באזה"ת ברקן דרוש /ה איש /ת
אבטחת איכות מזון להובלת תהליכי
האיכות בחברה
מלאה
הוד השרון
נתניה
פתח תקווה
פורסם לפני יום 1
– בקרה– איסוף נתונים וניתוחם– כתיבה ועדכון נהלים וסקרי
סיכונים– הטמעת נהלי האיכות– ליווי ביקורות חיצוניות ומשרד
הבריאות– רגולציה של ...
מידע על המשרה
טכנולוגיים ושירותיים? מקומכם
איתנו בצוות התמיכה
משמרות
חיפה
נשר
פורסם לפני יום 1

# # # # #

__PROBLEM REQUIREMENTS__
Please transcribe the records above in full, keeping every word.

__THE ANSWER__
באזה"ת ברקן דרוש /ה איש /ת
אבטחת איכות מזון להובלת תהליכי
האיכות בחברה
מלאה
הוד השרון
נתניה
פתח תקווה
פורסם לפני יום 1
– בקרה– איסוף נתונים וניתוחם– כתיבה ועדכון נהלים וסקרי
סיכונים– הטמעת נהלי האיכות– ליווי ביקורות חיצוניות ומשרד
הבריאות– רגולציה של ...
מידע על המשרה
טכנולוגיים ושירותיים? מקומכם
איתנו בצוות התמיכה
משמרות
חיפה
נשר
פורסם לפני יום 1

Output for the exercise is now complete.